(Beginning of RECORDS FOR PROCESSING)
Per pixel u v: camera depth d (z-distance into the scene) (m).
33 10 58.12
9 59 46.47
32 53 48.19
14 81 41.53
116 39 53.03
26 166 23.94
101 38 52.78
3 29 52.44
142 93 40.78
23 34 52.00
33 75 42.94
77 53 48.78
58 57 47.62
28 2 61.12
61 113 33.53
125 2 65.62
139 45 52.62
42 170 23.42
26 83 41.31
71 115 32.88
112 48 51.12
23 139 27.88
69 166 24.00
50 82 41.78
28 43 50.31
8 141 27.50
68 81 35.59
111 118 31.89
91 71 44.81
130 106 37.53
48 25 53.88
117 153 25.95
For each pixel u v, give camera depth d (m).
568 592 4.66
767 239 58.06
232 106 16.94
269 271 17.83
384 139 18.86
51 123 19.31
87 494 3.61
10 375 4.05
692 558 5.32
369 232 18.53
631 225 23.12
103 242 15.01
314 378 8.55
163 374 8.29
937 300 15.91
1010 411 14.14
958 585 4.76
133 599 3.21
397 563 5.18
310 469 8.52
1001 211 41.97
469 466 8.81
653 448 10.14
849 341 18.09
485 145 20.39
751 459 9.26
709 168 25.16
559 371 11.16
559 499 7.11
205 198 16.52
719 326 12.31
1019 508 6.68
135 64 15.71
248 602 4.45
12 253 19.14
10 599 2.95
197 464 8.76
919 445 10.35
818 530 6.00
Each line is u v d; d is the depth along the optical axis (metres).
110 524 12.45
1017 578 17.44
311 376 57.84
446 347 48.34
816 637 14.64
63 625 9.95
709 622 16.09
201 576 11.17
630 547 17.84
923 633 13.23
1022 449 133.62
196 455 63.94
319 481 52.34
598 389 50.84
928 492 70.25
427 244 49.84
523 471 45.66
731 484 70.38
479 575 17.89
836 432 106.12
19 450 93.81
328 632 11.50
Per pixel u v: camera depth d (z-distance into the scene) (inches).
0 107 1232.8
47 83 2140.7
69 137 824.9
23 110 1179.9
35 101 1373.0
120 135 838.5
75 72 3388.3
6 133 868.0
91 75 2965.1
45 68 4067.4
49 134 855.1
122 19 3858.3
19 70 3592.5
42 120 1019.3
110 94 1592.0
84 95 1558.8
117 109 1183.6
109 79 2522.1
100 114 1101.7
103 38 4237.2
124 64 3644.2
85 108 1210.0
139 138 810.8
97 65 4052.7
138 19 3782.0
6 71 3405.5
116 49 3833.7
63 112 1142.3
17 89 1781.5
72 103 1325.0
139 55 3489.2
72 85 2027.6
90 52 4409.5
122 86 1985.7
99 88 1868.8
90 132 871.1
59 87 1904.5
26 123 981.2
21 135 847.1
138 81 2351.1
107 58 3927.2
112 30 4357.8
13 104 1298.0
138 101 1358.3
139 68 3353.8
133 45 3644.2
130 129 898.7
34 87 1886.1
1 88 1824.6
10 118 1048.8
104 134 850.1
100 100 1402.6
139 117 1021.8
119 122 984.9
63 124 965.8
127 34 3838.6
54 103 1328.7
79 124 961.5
(End of RECORDS FOR PROCESSING)
> YOUR OBJECTIVE
Nothing in the records may be dropped; reproduce them exactly.

> RESPONSE TO THE EXERCISE
Per pixel u v: camera depth d (z-distance into the scene) (m).
33 10 58.12
9 59 46.47
32 53 48.19
14 81 41.53
116 39 53.03
26 166 23.94
101 38 52.78
3 29 52.44
142 93 40.78
23 34 52.00
33 75 42.94
77 53 48.78
58 57 47.62
28 2 61.12
61 113 33.53
125 2 65.62
139 45 52.62
42 170 23.42
26 83 41.31
71 115 32.88
112 48 51.12
23 139 27.88
69 166 24.00
50 82 41.78
28 43 50.31
8 141 27.50
68 81 35.59
111 118 31.89
91 71 44.81
130 106 37.53
48 25 53.88
117 153 25.95
For each pixel u v, give camera depth d (m).
568 592 4.66
767 239 58.06
232 106 16.94
269 271 17.83
384 139 18.86
51 123 19.31
87 494 3.61
10 375 4.05
692 558 5.32
369 232 18.53
631 225 23.12
103 242 15.01
314 378 8.55
163 374 8.29
937 300 15.91
1010 411 14.14
958 585 4.76
133 599 3.21
397 563 5.18
310 469 8.52
1001 211 41.97
469 466 8.81
653 448 10.14
849 341 18.09
485 145 20.39
751 459 9.26
709 168 25.16
559 371 11.16
559 499 7.11
205 198 16.52
719 326 12.31
1019 508 6.68
135 64 15.71
248 602 4.45
12 253 19.14
10 599 2.95
197 464 8.76
919 445 10.35
818 530 6.00
Each line is u v d; d is the depth along the optical axis (metres).
110 524 12.45
1017 578 17.44
311 376 57.84
446 347 48.34
816 637 14.64
63 625 9.95
709 622 16.09
201 576 11.17
630 547 17.84
923 633 13.23
1022 449 133.62
196 455 63.94
319 481 52.34
598 389 50.84
928 492 70.25
427 244 49.84
523 471 45.66
731 484 70.38
479 575 17.89
836 432 106.12
19 450 93.81
328 632 11.50
Per pixel u v: camera depth d (z-distance into the scene) (inches).
0 107 1232.8
47 83 2140.7
69 137 824.9
23 110 1179.9
35 101 1373.0
120 135 838.5
75 72 3388.3
6 133 868.0
91 75 2965.1
45 68 4067.4
49 134 855.1
122 19 3858.3
19 70 3592.5
42 120 1019.3
110 94 1592.0
84 95 1558.8
117 109 1183.6
109 79 2522.1
100 114 1101.7
103 38 4237.2
124 64 3644.2
85 108 1210.0
139 138 810.8
97 65 4052.7
138 19 3782.0
6 71 3405.5
116 49 3833.7
63 112 1142.3
17 89 1781.5
72 103 1325.0
139 55 3489.2
72 85 2027.6
90 52 4409.5
122 86 1985.7
99 88 1868.8
90 132 871.1
59 87 1904.5
26 123 981.2
21 135 847.1
138 81 2351.1
107 58 3927.2
112 30 4357.8
13 104 1298.0
138 101 1358.3
139 68 3353.8
133 45 3644.2
130 129 898.7
34 87 1886.1
1 88 1824.6
10 118 1048.8
104 134 850.1
100 100 1402.6
139 117 1021.8
119 122 984.9
63 124 965.8
127 34 3838.6
54 103 1328.7
79 124 961.5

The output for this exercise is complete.